Os tempos mudaram. Agora são
os políticos, quase todos, que procuram se adequar à caricatura.
Como, também para ficar em um
só exemplo, o deputado Fernando
Ferro (PT-CE), responsável pelo
pedido para desarquivar a emenda
que permite a reeleição ilimitada de
governantes.
Justificou-se assim, segundo o
"Painel" de domingo: "Fui oposição
muito tempo. Agora sou governo, e
gosto muito. Não pretendo mais
deixar de ser. Desejo longa vida à
oposição... na oposição".
Nada que não coubesse à perfeição na boca de "Justo Veríssimo" se
as caricaturas não tivessem se tornado dispensáveis, já que os caricaturados assumem gostosamente o
papel delas.
O deputado poderia ter ao menos
acrescentando alguma frase épica,
dessas com os quais os políticos enchem a boca e ninguém mais acredita. Do tipo: "Quero o poder para
dar o melhor de si para fazer do Brasil um grande país".

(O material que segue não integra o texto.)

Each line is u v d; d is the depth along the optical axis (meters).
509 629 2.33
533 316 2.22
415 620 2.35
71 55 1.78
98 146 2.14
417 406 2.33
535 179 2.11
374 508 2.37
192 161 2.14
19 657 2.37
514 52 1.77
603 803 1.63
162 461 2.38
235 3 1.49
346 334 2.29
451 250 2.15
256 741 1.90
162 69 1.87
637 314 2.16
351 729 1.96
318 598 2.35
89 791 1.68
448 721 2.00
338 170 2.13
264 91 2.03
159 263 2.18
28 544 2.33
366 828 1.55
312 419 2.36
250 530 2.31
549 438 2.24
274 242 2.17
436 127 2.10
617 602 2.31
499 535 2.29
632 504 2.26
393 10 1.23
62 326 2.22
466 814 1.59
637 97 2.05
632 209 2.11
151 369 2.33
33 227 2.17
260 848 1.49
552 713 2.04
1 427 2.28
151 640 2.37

Imagino que 99,9% dos políticos,
de 99,9% dos partidos, pensem rigorosamente como Ferro. O parlamentar não está, pois, dizendo nenhuma novidade, fazendo nenhuma revelação.
Mas houve um tempo em que, pelo menos, havia um certo pudor
-ou fingia-se um certo pudor. Todos sempre adoraram o tal de "puder", mas a maioria fingia que não
era apenas pelo gosto de usufruir de
suas inúmeras benesses, as legais e
as nem tanto.
O que mudou, na política brasileira, foi o banimento do pudor ou
do fingimento de pudor. Não deixa
de ser um progresso: antes dizia-se
"ou restaure-se a moralidade ou
nos locupletemos todos"; agora já
não é preciso fingir estar interessado em restaurar a moralidade.